Sozinho assim como vim parar aqui. Faz um mês que estou sozinho e meu corpo parece funcionar sem precisar que eu pense ou sinta. As freiras dizem que vou conseguir seguir em frente, mas elas também dizem que vou conseguir comer direito ou que vou fazer amigos. Bom, todos aqui me odeiam e a comida é péssima, enfim, essas freiras mentem bastante.

  Estava sentado no gramado bem verde do orfanato. Aqui é bem bonito parando para reparar, e bem simples também. Não é como se essa cidade tivesse muitas crianças sem pais, então as freiras cuidam muito bem do jardim e da casa, que tem só um andar. 

Elas pintam, consertam, constroem, fazem de tudo! Lembro que meu pai sempre me falou o quanto as mulheres são meio naturalmente burras, talvez as freiras são assim porque Deus deve ter mandado algum dom... Sinto falta do meu pai, ele era forte como um herói, ele não parecia gostar tanto da minha mãe mas sempre fez tanto por nós...

  E ele também dizia que só os pobres e fracos choram, então logo quando uma lágrima escorrega eu já limpo.
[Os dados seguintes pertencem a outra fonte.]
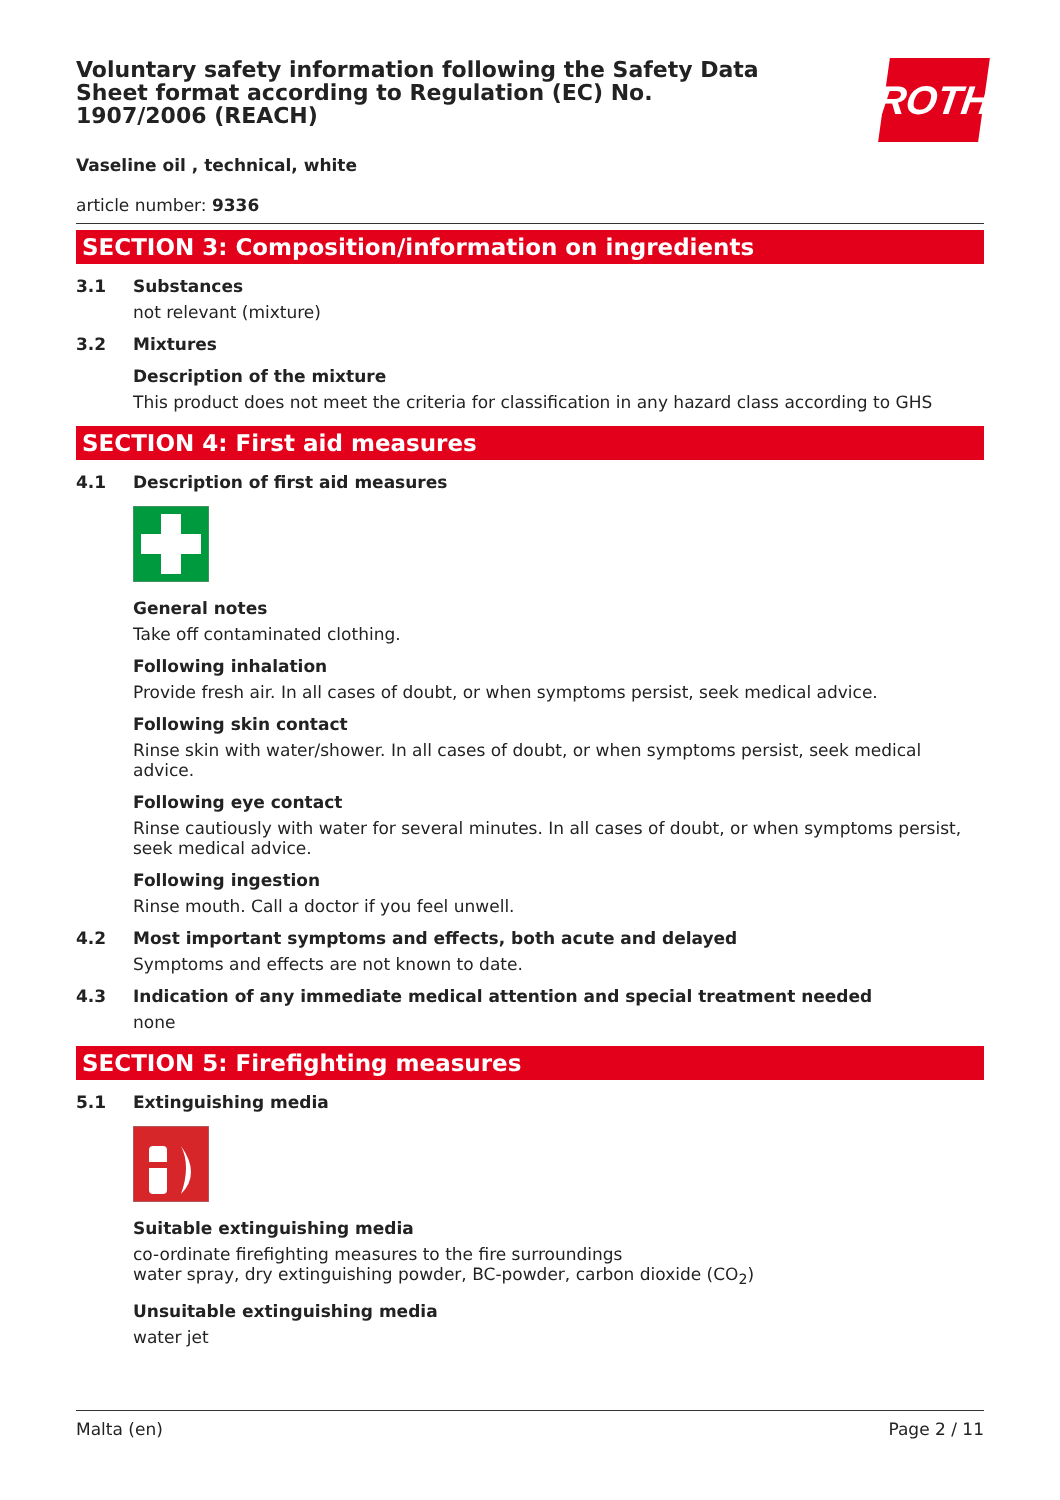ROTH
Voluntary safety information following the Safety Data Sheet format according to Regulation (EC) No. 1907/2006 (REACH)
Vaseline oil , technical, white
article number: 9336
SECTION 3: Composition/information on ingredients
3.1 Substances
not relevant (mixture)
3.2 Mixtures
Description of the mixture
This product does not meet the criteria for classification in any hazard class according to GHS
SECTION 4: First aid measures
4.1 Description of first aid measures
General notes
Take off contaminated clothing.
Following inhalation
Provide fresh air. In all cases of doubt, or when symptoms persist, seek medical advice.
Following skin contact
Rinse skin with water/shower. In all cases of doubt, or when symptoms persist, seek medical advice.
Following eye contact
Rinse cautiously with water for several minutes. In all cases of doubt, or when symptoms persist, seek medical advice.
Following ingestion
Rinse mouth. Call a doctor if you feel unwell.
4.2 Most important symptoms and effects, both acute and delayed
Symptoms and effects are not known to date.
4.3 Indication of any immediate medical attention and special treatment needed
none
SECTION 5: Firefighting measures
5.1 Extinguishing media
Suitable extinguishing media
co-ordinate firefighting measures to the fire surroundings
water spray, dry extinguishing powder, BC-powder, carbon dioxide (CO<sub>2</sub>)
Unsuitable extinguishing media
water jet
Malta (en) Page 2 / 11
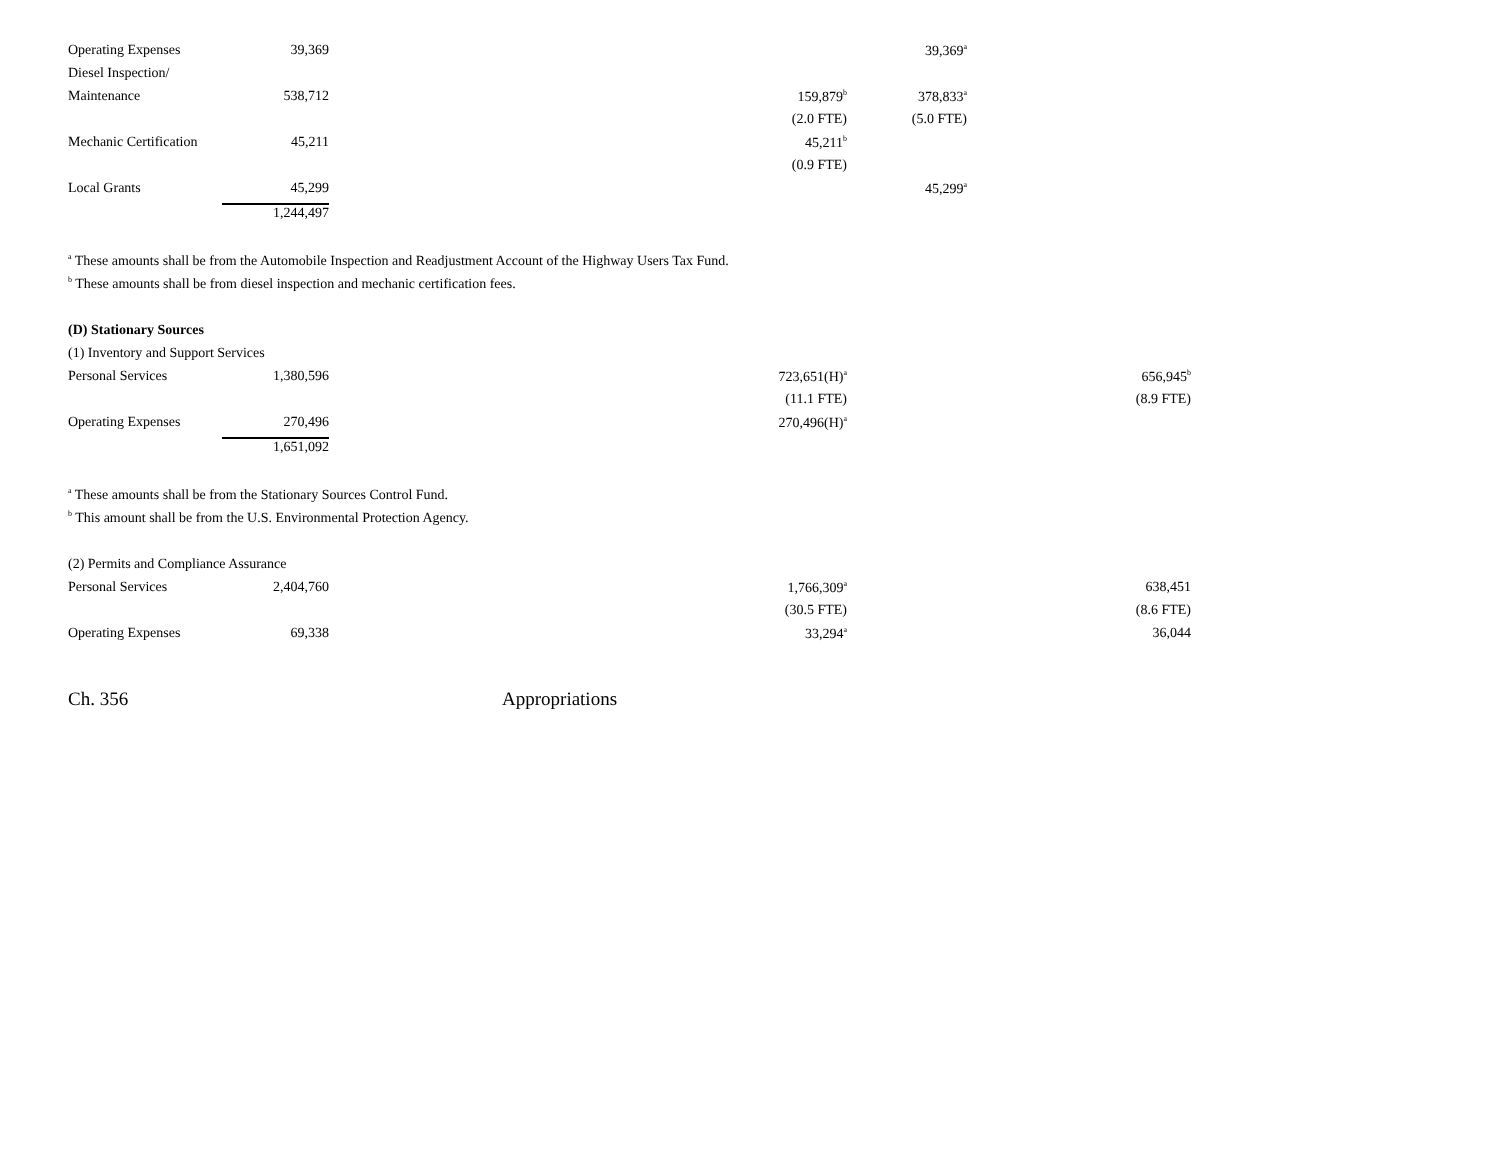| Operating Expenses | 39,369 | | | 39,369<sup>a</sup> | | |
| Diesel Inspection/ | | | | | | |
| Maintenance | 538,712 | | 159,879<sup>b</sup> | 378,833<sup>a</sup> | | |
| | | | (2.0 FTE) | (5.0 FTE) | | |
| Mechanic Certification | 45,211 | | 45,211<sup>b</sup> | | | |
| | | | (0.9 FTE) | | | |
| Local Grants | 45,299 | | | 45,299<sup>a</sup> | | |
| | 1,244,497 | | | | | |
<sup>a</sup> These amounts shall be from the Automobile Inspection and Readjustment Account of the Highway Users Tax Fund.
<sup>b</sup> These amounts shall be from diesel inspection and mechanic certification fees.
(D) Stationary Sources
(1) Inventory and Support Services
| Personal Services | 1,380,596 | | 723,651(H)<sup>a</sup> | | | 656,945<sup>b</sup> |
| | | | (11.1 FTE) | | | (8.9 FTE) |
| Operating Expenses | 270,496 | | 270,496(H)<sup>a</sup> | | | |
| | 1,651,092 | | | | | |
<sup>a</sup> These amounts shall be from the Stationary Sources Control Fund.
<sup>b</sup> This amount shall be from the U.S. Environmental Protection Agency.
(2) Permits and Compliance Assurance
| Personal Services | 2,404,760 | | 1,766,309<sup>a</sup> | | | 638,451 |
| | | | (30.5 FTE) | | | (8.6 FTE) |
| Operating Expenses | 69,338 | | 33,294<sup>a</sup> | | | 36,044 |
Ch. 356 Appropriations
Sou um homem agora, minha mãe não consegue mais me dar colo. As vezes me sinto sozinho por isso, também sinto que estou sempre pelado, sem nenhuma proteção. Mas a última coisa que ouvi do meu pai foi:

  - Se esconda filho, não fale seu nome para ninguém mas também nunca se esqueça dele! Quando isso acabar vá para a cidade e pergunte pelo O Lar da Criança Henrique Liebich. Agora você é um homem, aja como um! - lembro como se fosse ontem.

Não lembro qual foi a última coisa que ouvi de mamãe, acho que foi nada já que ela chorava bastante.

Afasto meus pensamentos quando as crianças gritam de espanto por conta de algo que aconteceu nessa peça com fantoches feitos de meias que as freiras estavam fazendo, como não prestava atenção, ignoro. 

Espero essa peça acabar e quando todas os meus colegas se levantam eu me levanto também, mas decido entrar no grande matagal que fica ao lado do jardim sem que as irmãs vejam. Estou ficando entediado. 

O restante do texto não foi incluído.